=== Tasks and exercises ===
• A. Quote the KVM patch email between "Re: [PATCH 2/3]" and "assigned devices now.", inclusive.
• B. List every file path that appears in the change summary of the KVM patch email.

-- Text block follows --

Re: [PATCH 2/3] KVM: Emulate MSI-X table in kernel

Marcelo Tosatti <mtosatti@xxxxxxxxxx> · Mon, 17 Jan 2011 09:54:47 -0200

On Thu, Jan 06, 2011 at 06:19:44PM +0800, Sheng Yang wrote:
> Then we can support mask bit operation of assigned devices now.
> 
> Signed-off-by: Sheng Yang <sheng@xxxxxxxxxxxxxxx>
> ---
>  arch/x86/kvm/Makefile    |    2 +-
>  arch/x86/kvm/x86.c       |    8 +-
>  include/linux/kvm.h      |   21 ++++
>  include/linux/kvm_host.h |   25 ++++
>  virt/kvm/assigned-dev.c  |   44 +++++++
>  virt/kvm/kvm_main.c      |   38 ++++++-
>  virt/kvm/msix_mmio.c     |  284 ++++++++++++++++++++++++++++++++++++++++++++++
>  virt/kvm/msix_mmio.h     |   25 ++++
>  8 files changed, 440 insertions(+), 7 deletions(-)

-- Text block concluded --
-- Study material follows --

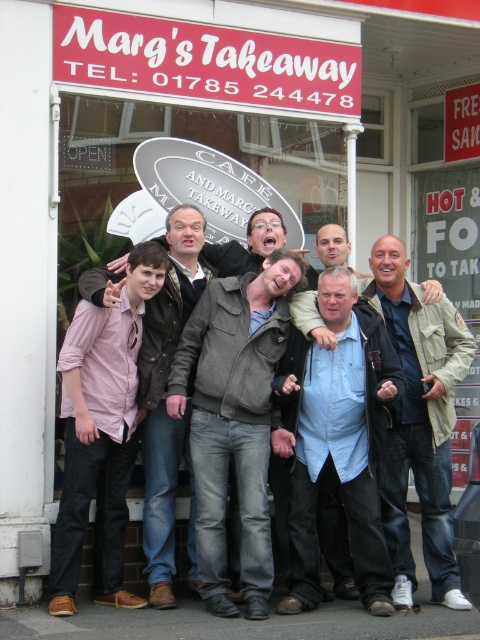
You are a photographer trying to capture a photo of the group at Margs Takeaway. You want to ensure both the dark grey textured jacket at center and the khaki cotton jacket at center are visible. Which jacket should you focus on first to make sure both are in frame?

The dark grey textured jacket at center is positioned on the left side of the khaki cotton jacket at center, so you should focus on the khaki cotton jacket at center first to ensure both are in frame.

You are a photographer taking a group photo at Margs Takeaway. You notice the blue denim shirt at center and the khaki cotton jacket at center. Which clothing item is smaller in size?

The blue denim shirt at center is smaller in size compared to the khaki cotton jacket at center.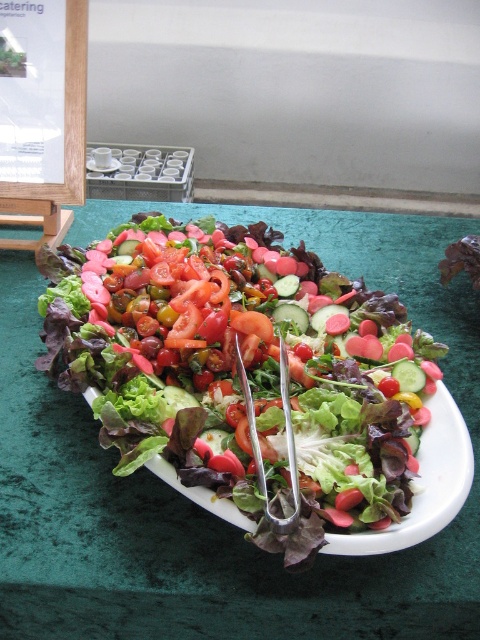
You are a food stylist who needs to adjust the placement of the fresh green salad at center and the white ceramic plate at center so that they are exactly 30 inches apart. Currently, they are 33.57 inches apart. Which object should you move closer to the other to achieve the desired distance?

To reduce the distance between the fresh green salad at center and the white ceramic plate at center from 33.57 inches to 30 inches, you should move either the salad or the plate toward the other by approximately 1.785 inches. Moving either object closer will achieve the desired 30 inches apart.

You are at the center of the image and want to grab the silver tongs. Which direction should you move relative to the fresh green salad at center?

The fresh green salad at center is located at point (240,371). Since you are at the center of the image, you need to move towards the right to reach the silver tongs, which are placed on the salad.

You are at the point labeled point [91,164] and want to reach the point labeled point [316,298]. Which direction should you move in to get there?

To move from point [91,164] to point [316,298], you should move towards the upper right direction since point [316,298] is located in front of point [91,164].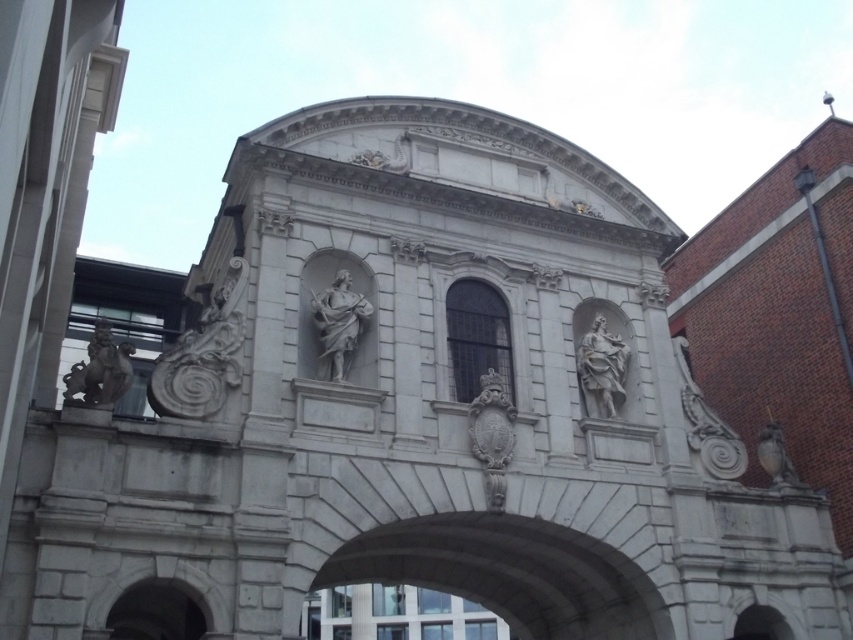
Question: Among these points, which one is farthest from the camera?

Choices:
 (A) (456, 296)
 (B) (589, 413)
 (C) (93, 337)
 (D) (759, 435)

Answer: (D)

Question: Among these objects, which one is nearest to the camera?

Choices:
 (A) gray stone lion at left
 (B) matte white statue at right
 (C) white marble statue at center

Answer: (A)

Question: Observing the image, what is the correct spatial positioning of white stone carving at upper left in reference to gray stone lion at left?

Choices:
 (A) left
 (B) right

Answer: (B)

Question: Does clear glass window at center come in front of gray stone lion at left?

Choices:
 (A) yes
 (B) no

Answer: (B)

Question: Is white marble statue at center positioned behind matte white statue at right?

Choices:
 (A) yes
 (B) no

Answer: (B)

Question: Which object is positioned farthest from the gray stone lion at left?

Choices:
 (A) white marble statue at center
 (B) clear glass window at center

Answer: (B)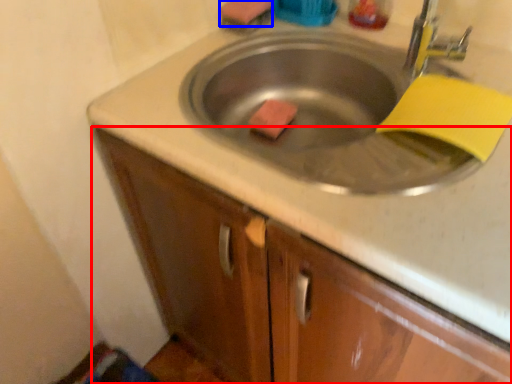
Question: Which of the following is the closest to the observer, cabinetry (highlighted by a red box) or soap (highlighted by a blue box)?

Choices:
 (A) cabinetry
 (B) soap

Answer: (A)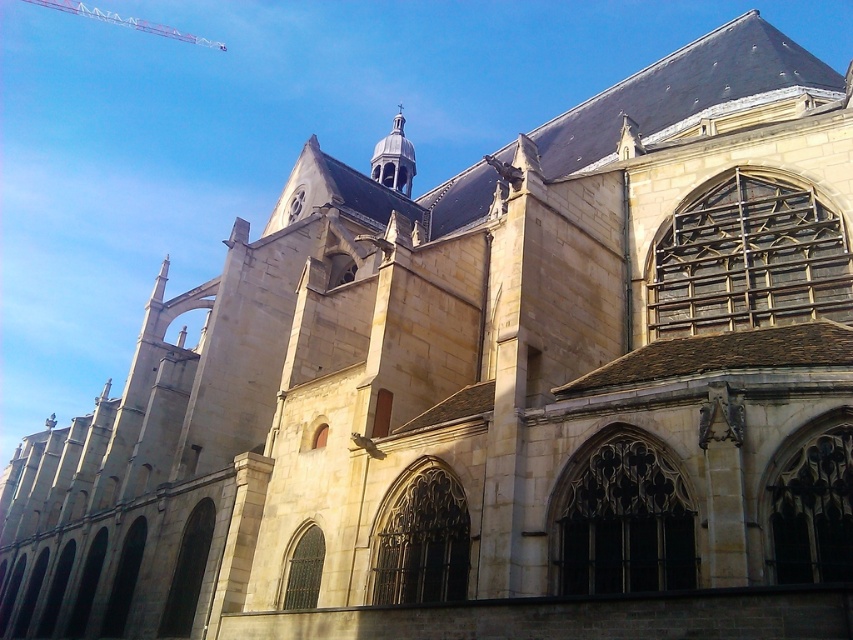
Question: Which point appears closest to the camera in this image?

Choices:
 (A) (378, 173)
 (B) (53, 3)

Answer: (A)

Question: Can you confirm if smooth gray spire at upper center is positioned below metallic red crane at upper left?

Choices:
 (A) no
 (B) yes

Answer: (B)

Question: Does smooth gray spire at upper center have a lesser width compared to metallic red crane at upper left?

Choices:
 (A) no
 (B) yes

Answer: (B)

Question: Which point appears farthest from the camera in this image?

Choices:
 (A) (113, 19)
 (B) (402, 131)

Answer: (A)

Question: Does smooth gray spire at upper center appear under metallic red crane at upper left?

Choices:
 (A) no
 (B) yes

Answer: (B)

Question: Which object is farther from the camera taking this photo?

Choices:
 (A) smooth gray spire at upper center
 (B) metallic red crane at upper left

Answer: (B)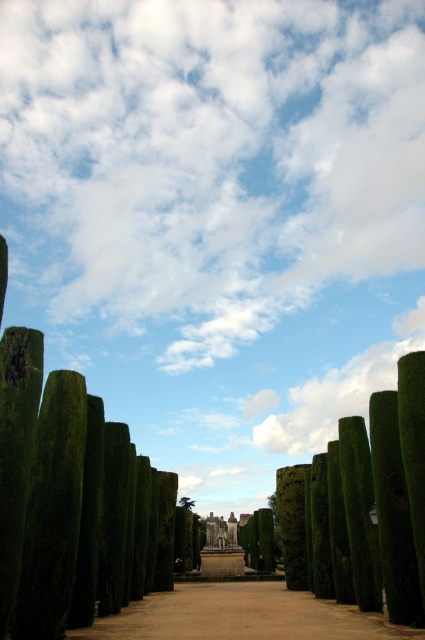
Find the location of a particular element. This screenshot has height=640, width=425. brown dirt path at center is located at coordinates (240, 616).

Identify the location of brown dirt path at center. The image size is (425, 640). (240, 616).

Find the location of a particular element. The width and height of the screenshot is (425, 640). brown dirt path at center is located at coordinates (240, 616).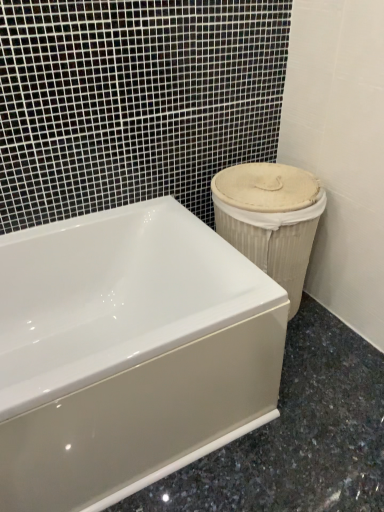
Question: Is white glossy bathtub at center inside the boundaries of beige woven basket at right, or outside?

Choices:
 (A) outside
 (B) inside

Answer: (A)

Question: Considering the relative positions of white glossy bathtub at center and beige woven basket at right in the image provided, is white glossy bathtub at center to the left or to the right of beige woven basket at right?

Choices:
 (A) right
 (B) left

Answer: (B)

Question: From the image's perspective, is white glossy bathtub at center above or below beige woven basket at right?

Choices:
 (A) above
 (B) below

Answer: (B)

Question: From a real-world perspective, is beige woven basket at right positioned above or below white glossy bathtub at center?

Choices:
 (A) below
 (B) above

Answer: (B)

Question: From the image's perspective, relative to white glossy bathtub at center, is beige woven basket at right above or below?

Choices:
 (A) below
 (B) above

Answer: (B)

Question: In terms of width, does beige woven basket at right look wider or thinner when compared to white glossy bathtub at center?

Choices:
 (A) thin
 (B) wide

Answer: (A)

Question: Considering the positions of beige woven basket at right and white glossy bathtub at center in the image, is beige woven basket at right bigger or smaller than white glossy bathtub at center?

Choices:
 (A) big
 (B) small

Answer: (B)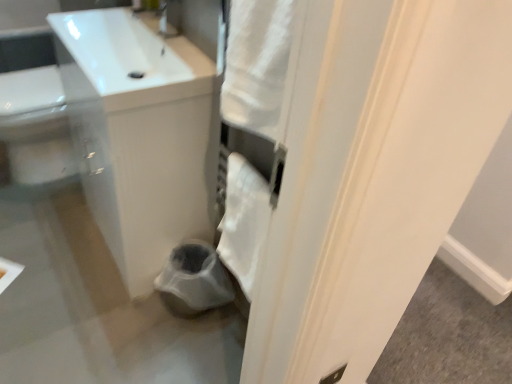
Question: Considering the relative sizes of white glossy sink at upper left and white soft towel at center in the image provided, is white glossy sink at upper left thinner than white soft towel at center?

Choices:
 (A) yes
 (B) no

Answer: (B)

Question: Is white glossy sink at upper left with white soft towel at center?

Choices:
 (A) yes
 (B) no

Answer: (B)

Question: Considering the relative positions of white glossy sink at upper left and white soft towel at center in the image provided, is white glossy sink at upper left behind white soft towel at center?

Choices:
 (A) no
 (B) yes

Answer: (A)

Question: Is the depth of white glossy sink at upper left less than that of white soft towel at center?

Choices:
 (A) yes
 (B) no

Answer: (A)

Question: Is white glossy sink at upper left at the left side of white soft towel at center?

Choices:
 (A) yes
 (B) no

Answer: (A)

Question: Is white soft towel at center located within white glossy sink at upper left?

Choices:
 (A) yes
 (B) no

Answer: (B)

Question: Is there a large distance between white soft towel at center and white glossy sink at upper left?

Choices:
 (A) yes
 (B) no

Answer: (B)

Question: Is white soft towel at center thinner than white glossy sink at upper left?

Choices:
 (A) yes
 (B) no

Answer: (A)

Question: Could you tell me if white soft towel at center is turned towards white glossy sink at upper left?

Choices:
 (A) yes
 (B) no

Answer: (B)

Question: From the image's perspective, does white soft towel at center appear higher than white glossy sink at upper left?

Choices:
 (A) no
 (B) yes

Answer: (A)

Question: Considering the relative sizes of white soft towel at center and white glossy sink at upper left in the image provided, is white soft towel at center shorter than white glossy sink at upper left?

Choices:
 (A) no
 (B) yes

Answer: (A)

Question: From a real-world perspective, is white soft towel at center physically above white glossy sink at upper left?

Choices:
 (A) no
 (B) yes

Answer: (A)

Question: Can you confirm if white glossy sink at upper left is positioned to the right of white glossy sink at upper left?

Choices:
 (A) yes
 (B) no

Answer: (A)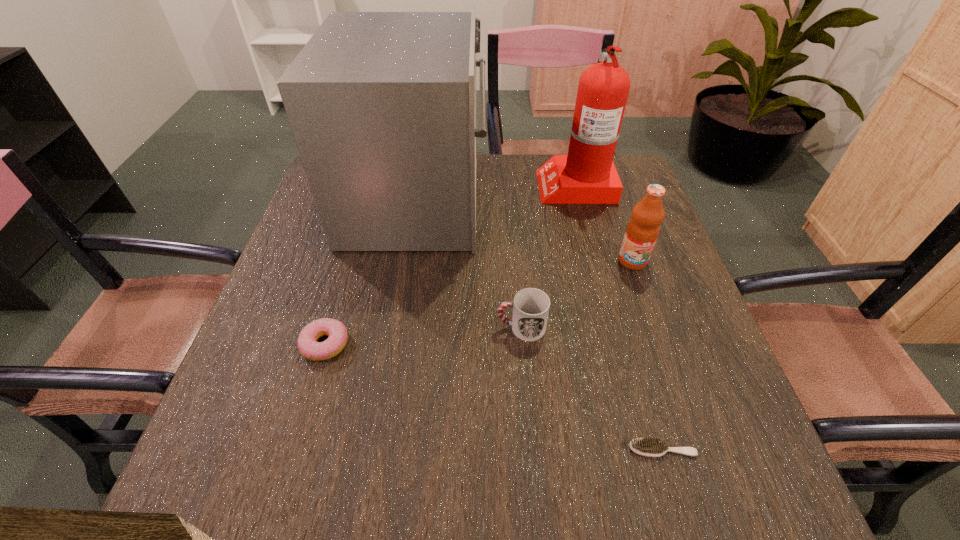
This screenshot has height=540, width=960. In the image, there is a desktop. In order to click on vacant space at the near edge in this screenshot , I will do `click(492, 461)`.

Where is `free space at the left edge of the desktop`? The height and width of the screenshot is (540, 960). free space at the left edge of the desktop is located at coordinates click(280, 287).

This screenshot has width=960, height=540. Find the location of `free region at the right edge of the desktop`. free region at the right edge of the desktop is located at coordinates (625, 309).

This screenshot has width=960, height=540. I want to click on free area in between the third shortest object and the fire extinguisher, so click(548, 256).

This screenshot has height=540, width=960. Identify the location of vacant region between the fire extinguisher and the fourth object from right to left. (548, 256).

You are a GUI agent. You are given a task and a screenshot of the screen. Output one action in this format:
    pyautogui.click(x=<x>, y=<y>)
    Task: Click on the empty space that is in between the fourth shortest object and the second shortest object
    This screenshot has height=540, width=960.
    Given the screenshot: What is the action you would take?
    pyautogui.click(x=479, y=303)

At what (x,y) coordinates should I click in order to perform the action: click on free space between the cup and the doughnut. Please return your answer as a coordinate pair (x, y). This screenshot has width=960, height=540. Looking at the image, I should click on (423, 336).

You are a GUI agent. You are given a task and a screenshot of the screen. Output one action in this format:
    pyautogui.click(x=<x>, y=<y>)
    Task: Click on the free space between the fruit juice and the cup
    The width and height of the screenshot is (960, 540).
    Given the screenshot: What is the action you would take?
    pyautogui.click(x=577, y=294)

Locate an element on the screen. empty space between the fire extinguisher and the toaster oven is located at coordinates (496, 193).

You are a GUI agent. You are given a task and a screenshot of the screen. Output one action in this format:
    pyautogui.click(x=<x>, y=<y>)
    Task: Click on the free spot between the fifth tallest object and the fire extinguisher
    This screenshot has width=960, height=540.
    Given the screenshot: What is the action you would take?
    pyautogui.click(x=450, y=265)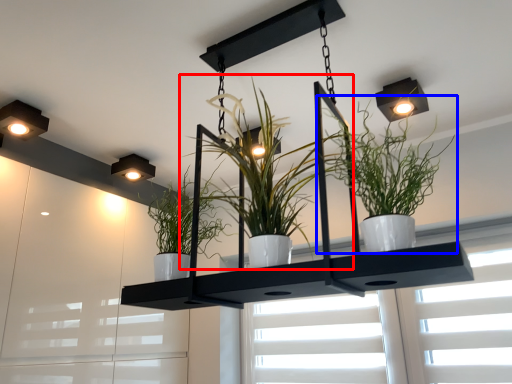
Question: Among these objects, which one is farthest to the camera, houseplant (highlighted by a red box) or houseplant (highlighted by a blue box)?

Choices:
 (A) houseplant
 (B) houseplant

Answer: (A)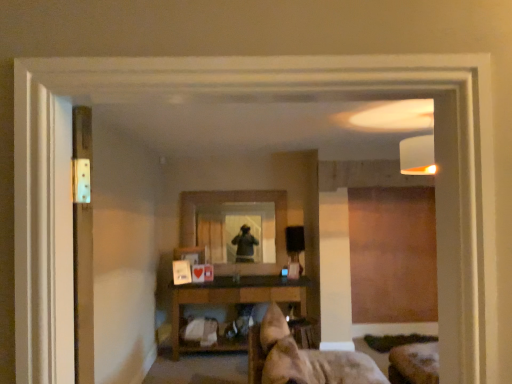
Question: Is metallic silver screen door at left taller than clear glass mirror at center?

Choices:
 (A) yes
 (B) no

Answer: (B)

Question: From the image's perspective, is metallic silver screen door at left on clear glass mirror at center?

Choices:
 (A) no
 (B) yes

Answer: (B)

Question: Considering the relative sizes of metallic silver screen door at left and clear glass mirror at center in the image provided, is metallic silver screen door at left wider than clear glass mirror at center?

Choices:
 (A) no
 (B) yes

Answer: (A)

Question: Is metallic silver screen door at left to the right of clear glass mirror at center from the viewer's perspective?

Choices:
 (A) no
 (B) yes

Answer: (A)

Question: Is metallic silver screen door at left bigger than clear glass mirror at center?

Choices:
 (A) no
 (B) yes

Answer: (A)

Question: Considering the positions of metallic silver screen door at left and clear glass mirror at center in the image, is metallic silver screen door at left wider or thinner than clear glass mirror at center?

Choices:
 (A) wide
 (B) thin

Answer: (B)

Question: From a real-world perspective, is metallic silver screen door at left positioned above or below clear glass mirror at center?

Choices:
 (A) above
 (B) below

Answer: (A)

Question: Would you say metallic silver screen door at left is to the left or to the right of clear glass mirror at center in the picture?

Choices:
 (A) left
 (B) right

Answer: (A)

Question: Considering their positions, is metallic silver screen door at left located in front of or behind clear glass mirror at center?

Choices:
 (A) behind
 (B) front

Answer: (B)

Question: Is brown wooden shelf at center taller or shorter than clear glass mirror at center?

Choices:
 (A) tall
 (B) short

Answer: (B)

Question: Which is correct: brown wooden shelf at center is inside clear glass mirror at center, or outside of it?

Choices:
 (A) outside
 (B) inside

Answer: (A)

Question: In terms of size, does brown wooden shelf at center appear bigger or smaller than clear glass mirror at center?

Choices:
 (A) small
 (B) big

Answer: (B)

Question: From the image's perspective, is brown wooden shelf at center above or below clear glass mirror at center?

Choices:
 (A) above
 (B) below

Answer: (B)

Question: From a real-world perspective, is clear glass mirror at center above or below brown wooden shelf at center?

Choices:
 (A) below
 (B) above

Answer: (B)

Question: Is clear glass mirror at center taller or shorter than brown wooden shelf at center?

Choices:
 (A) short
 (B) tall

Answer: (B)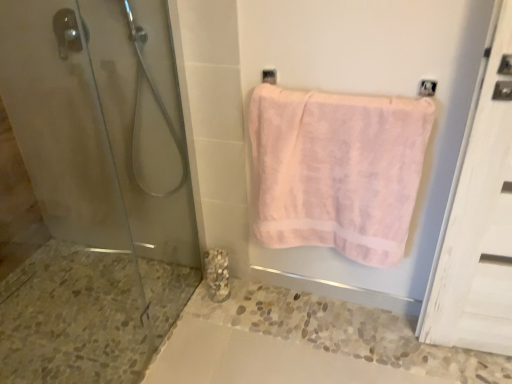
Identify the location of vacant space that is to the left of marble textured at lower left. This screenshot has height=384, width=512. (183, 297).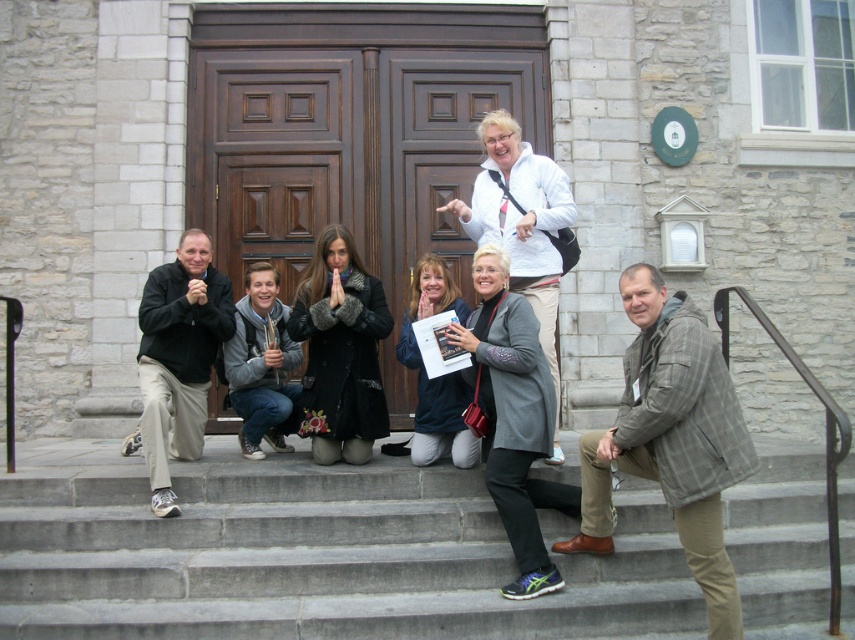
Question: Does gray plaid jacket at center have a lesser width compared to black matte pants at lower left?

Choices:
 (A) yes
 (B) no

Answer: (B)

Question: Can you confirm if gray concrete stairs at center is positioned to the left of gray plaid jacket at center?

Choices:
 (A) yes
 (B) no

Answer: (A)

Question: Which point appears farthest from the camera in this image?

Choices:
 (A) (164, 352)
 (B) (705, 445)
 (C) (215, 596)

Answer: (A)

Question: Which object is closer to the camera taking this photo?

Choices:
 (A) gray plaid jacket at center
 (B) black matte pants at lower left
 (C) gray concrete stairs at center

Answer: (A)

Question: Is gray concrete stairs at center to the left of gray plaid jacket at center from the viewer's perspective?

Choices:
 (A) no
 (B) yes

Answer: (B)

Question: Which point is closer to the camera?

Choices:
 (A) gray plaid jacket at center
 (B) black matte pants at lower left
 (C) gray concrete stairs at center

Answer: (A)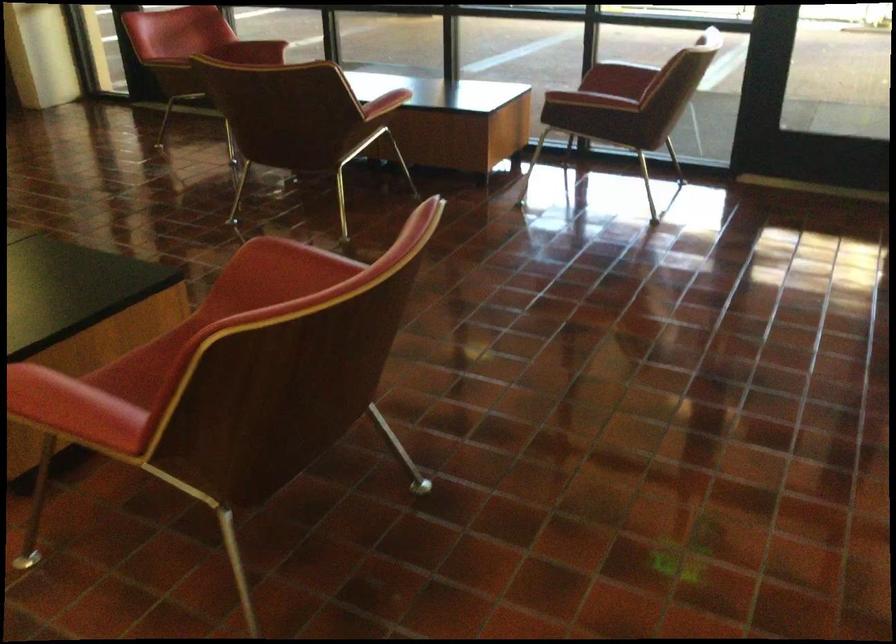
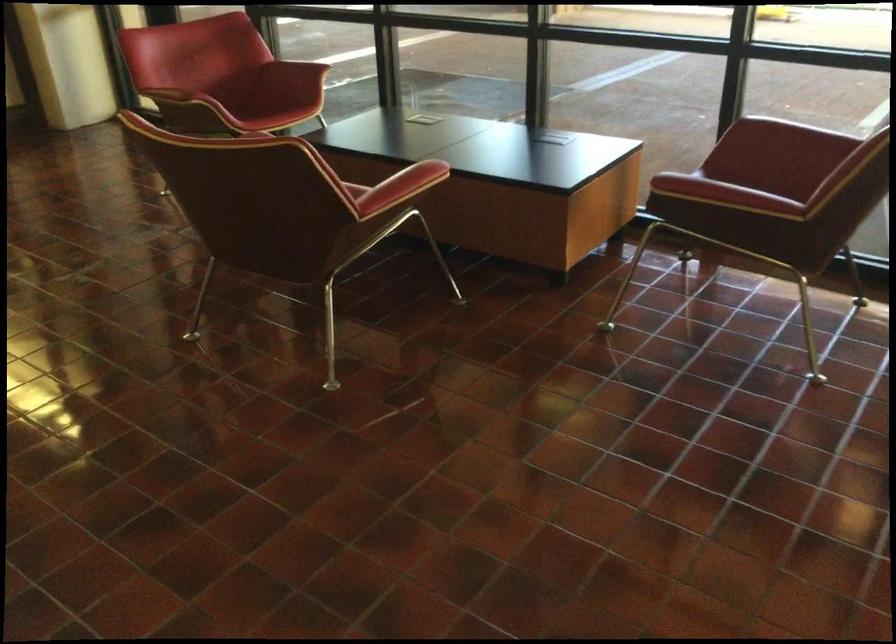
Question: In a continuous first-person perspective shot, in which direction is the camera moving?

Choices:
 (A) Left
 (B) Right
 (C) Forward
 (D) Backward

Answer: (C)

-- Study material concluded --

=== Solutions ===
• A.
Re: [PATCH 2/3] KVM: Emulate MSI-X table in kernel

Marcelo Tosatti <mtosatti@xxxxxxxxxx> · Mon, 17 Jan 2011 09:54:47 -0200

On Thu, Jan 06, 2011 at 06:19:44PM +0800, Sheng Yang wrote:
> Then we can support mask bit operation of assigned devices now.

• B.
arch/x86/kvm/Makefile
arch/x86/kvm/x86.c
include/linux/kvm.h
include/linux/kvm_host.h
virt/kvm/assigned-dev.c
virt/kvm/kvm_main.c
virt/kvm/msix_mmio.c
virt/kvm/msix_mmio.h